Il Giudice Cecilia Pratesi del Tribunale di Roma, dinanzi ad una chiara fattispecie di evidenziata Sindrome di alienazione genitoriale di una madre nei confronti dell’ex coniuge, ha stabilito, in un’ottica di tutela dei minori, che la stessa versasse all’ex marito la somma di € 150,00 come “punizione” per l’essersi resa continuamente ed ostinatamente contraria al contatto del padre con le figlie, violando anche quanto imposto lei da un provvedimento del Giudice.

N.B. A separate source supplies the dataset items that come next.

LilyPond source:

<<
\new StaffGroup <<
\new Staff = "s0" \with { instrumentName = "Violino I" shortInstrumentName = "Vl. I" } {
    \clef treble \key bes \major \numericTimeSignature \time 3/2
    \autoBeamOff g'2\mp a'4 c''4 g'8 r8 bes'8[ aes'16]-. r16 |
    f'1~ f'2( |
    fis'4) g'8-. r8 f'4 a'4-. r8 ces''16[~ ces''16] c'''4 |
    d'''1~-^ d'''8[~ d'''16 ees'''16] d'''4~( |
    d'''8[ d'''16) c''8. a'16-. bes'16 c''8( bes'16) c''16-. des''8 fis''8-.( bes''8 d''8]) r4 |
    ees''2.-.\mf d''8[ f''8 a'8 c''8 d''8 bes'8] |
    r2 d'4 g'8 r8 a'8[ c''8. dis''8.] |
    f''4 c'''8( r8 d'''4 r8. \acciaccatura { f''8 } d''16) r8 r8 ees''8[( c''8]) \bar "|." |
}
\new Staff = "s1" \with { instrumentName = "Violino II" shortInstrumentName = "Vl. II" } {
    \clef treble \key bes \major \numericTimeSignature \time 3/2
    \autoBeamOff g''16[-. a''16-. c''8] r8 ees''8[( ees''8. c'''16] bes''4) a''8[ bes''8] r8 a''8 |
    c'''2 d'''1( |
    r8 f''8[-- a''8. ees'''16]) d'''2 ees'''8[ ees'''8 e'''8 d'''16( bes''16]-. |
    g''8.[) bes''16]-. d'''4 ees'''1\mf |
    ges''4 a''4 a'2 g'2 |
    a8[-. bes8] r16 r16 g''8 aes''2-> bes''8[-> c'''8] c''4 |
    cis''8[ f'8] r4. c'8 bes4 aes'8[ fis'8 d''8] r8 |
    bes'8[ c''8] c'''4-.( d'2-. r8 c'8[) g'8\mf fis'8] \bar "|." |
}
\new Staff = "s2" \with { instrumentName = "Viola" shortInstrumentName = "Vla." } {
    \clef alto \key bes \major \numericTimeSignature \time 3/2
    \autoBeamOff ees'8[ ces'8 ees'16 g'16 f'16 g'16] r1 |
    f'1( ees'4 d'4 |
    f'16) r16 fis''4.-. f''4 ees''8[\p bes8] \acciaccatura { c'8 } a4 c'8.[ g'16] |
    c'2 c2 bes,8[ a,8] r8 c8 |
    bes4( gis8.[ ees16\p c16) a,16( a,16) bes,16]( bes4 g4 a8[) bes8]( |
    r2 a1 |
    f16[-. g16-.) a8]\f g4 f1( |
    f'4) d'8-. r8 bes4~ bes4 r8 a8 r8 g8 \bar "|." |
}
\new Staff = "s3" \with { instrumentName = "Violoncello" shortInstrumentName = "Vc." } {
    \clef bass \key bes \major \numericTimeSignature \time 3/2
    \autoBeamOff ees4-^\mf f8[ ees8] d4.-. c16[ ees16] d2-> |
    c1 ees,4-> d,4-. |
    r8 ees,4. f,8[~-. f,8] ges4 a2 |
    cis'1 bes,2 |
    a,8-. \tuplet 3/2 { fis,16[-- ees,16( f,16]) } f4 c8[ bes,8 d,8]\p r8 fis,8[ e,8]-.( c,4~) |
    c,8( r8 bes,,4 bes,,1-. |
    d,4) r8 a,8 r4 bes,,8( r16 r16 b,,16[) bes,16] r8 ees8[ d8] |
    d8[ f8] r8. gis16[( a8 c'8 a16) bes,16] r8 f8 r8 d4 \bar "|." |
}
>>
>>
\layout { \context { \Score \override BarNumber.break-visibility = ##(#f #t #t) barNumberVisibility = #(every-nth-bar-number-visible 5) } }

In particolare la donna, accusando continuamente l’ex marito, impediva volontariamente che le figlie avessero rapporti con lo stesso e che con lui iniziassero un iter di sostegno psicologico volto al recupero della fiducia e dell’affidamento emotivo. La complessità, tuttavia, della situazione ha determinato la necessità per il Giudice di investire gli organi dei Servizi Sociali anche di poteri esecutivi volti a garantire la realizzazione del disposto affidamento, con possibilità anche di allontanamento delle figlie dalla madre, ove quest’ultima continuasse nella sua ostilità personale nei confronti dell’ex coniuge.

LA MASSIMA

La salvaguardia dell’interesse dei minori non può essere compromessa da comportamenti arbitrari di un genitore a discapito dell’altro, ciò in considerazione della necessità del rapporto dei figli con entrambi i genitori, per un sano sviluppo educativo e di crescita caratteriale. Alla luce di tale considerazione trova applicazione la possibilità di punire anche economicamente quel genitore che, violando le disposizioni del Giudice in materia di affidamento, impedisca all’altro di vedere i figli.